*** Source information ***

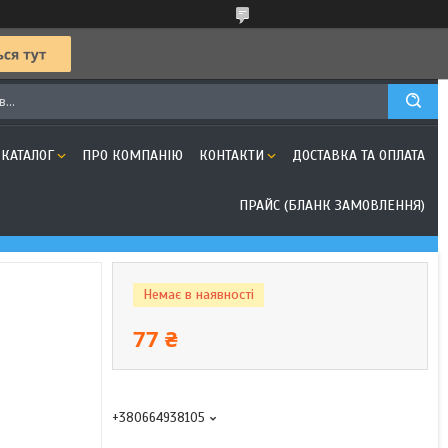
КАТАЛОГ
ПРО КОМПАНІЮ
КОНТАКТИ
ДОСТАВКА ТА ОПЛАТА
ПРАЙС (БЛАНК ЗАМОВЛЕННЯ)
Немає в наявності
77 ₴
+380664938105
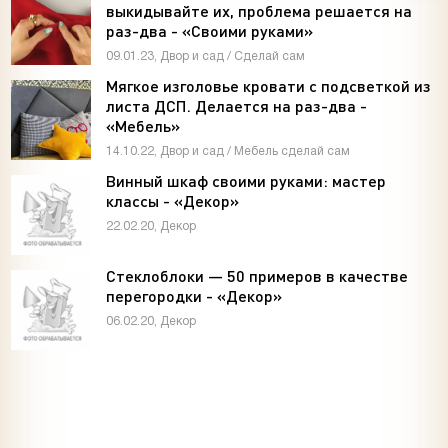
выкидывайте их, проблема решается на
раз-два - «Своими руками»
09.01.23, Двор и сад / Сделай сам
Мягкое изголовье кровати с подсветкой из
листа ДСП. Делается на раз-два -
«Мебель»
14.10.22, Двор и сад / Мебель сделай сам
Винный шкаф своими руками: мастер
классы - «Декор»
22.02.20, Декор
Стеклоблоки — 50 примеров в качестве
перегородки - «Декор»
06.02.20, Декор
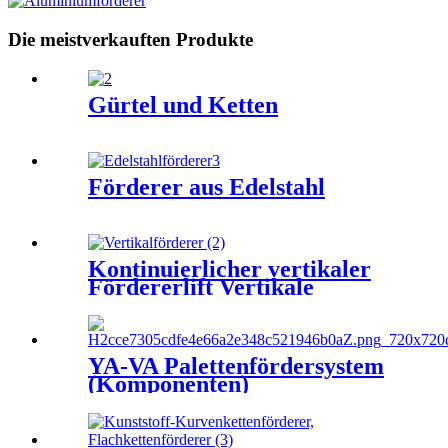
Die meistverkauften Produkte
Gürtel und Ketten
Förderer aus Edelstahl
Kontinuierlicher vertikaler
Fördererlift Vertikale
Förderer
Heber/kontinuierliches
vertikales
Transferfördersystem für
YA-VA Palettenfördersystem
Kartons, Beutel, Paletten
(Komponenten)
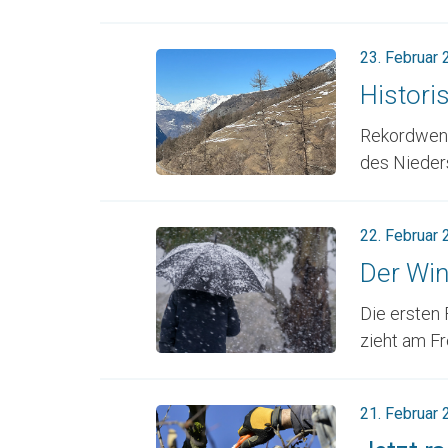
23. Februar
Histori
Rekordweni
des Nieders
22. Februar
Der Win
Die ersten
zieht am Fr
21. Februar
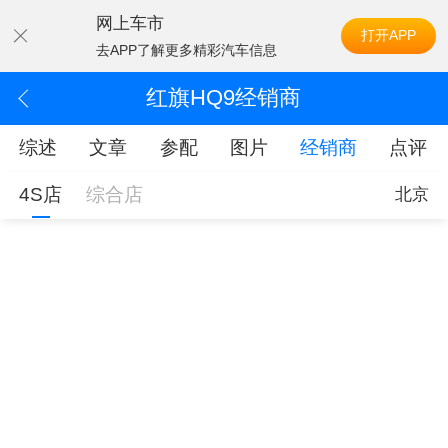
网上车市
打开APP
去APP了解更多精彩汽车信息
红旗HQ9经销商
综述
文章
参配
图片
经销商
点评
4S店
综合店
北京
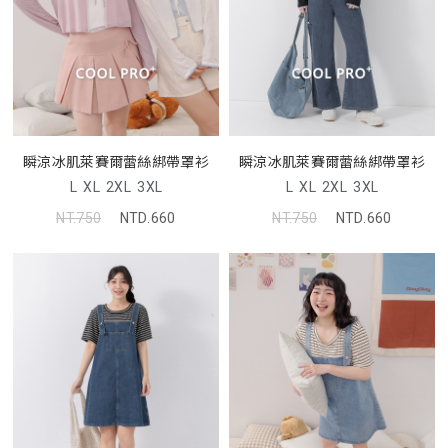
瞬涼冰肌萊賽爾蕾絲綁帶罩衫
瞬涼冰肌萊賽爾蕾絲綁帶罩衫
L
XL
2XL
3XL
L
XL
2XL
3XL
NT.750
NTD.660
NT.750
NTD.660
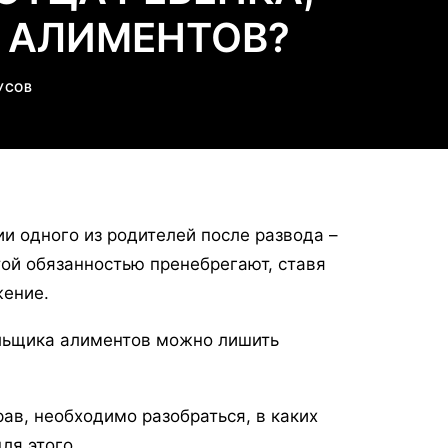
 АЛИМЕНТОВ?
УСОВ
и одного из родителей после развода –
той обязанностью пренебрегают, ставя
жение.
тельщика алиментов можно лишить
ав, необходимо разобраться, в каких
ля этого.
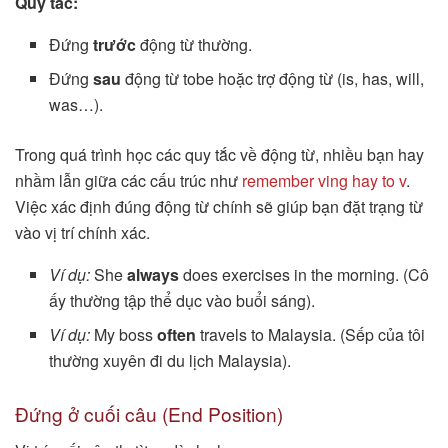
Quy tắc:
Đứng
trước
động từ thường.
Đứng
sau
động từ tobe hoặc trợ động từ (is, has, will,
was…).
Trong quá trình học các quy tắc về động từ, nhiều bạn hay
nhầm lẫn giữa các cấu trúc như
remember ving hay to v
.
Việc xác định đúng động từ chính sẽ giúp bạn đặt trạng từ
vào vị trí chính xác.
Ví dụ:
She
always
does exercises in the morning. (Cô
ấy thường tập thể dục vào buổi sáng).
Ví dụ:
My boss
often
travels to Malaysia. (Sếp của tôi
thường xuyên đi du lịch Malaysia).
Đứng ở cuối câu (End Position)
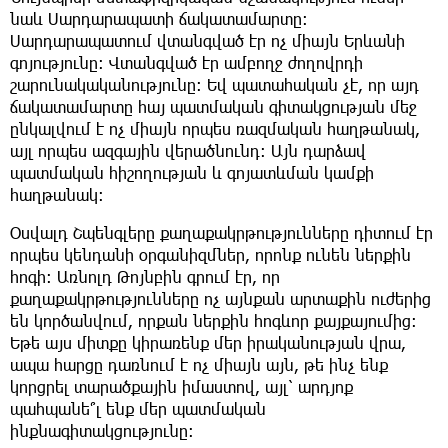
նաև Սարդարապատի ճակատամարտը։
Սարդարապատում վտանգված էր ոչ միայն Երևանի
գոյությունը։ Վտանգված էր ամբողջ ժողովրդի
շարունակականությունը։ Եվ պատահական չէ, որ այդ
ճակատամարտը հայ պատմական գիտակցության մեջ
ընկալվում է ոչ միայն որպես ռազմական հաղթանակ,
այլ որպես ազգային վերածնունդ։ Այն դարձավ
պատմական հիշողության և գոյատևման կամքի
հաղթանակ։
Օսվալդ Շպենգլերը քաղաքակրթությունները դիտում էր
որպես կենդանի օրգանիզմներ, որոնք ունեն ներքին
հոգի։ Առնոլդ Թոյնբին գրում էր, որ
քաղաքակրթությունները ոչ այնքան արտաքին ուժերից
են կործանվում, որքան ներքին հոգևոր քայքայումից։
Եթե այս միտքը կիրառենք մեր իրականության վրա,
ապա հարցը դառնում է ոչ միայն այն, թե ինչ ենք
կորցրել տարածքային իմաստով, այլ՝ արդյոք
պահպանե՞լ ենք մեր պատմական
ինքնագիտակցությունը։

*** End of Source information ***

### Problem to work on:
Rewrite all the text in the material above as one numbered list, one line per item. Skip blank lines and leave out the pictures.

### Your response:
1. КАТАЛОГ
2. ПРО КОМПАНІЮ
3. КОНТАКТИ
4. ДОСТАВКА ТА ОПЛАТА
5. ПРАЙС (БЛАНК ЗАМОВЛЕННЯ)
6. Немає в наявності
7. 77 ₴
8. +380664938105
9. выкидывайте их, проблема решается на
10. раз-два - «Своими руками»
11. 09.01.23, Двор и сад / Сделай сам
12. Мягкое изголовье кровати с подсветкой из
13. листа ДСП. Делается на раз-два -
14. «Мебель»
15. 14.10.22, Двор и сад / Мебель сделай сам
16. Винный шкаф своими руками: мастер
17. классы - «Декор»
18. 22.02.20, Декор
19. Стеклоблоки — 50 примеров в качестве
20. перегородки - «Декор»
21. 06.02.20, Декор
22. Die meistverkauften Produkte
23. Gürtel und Ketten
24. Förderer aus Edelstahl
25. Kontinuierlicher vertikaler
26. Fördererlift Vertikale
27. Förderer
28. Heber/kontinuierliches
29. vertikales
30. Transferfördersystem für
31. YA-VA Palettenfördersystem
32. Kartons, Beutel, Paletten
33. (Komponenten)
34. 23. Februar
35. Histori
36. Rekordweni
37. des Nieders
38. 22. Februar
39. Der Win
40. Die ersten
41. zieht am Fr
42. 21. Februar
43. 网上车市
44. 打开APP
45. 去APP了解更多精彩汽车信息
46. 红旗HQ9经销商
47. 综述
48. 文章
49. 参配
50. 图片
51. 经销商
52. 点评
53. 4S店
54. 综合店
55. 北京
56. 瞬涼冰肌萊賽爾蕾絲綁帶罩衫
57. 瞬涼冰肌萊賽爾蕾絲綁帶罩衫
58. L
59. XL
60. 2XL
61. 3XL
62. L
63. XL
64. 2XL
65. 3XL
66. NT.750
67. NTD.660
68. NT.750
69. NTD.660
70.  АЛИМЕНТОВ?
71. УСОВ
72. и одного из родителей после развода –
73. той обязанностью пренебрегают, ставя
74. жение.
75. тельщика алиментов можно лишить
76. ав, необходимо разобраться, в каких
77. ля этого.
78. Quy tắc:
79. Đứng
80. trước
81. động từ thường.
82. Đứng
83. sau
84. động từ tobe hoặc trợ động từ (is, has, will,
85. was…).
86. Trong quá trình học các quy tắc về động từ, nhiều bạn hay
87. nhầm lẫn giữa các cấu trúc như
88. remember ving hay to v
89. .
90. Việc xác định đúng động từ chính sẽ giúp bạn đặt trạng từ
91. vào vị trí chính xác.
92. Ví dụ:
93. She
94. always
95. does exercises in the morning. (Cô
96. ấy thường tập thể dục vào buổi sáng).
97. Ví dụ:
98. My boss
99. often
100. travels to Malaysia. (Sếp của tôi
101. thường xuyên đi du lịch Malaysia).
102. Đứng ở cuối câu (End Position)
103. նաև Սարդարապատի ճակատամարտը։
104. Սարդարապատում վտանգված էր ոչ միայն Երևանի
105. գոյությունը։ Վտանգված էր ամբողջ ժողովրդի
106. շարունակականությունը։ Եվ պատահական չէ, որ այդ
107. ճակատամարտը հայ պատմական գիտակցության մեջ
108. ընկալվում է ոչ միայն որպես ռազմական հաղթանակ,
109. այլ որպես ազգային վերածնունդ։ Այն դարձավ
110. պատմական հիշողության և գոյատևման կամքի
111. հաղթանակ։
112. Օսվալդ Շպենգլերը քաղաքակրթությունները դիտում էր
113. որպես կենդանի օրգանիզմներ, որոնք ունեն ներքին
114. հոգի։ Առնոլդ Թոյնբին գրում էր, որ
115. քաղաքակրթությունները ոչ այնքան արտաքին ուժերից
116. են կործանվում, որքան ներքին հոգևոր քայքայումից։
117. Եթե այս միտքը կիրառենք մեր իրականության վրա,
118. ապա հարցը դառնում է ոչ միայն այն, թե ինչ ենք
119. կորցրել տարածքային իմաստով, այլ՝ արդյոք
120. պահպանե՞լ ենք մեր պատմական
121. ինքնագիտակցությունը։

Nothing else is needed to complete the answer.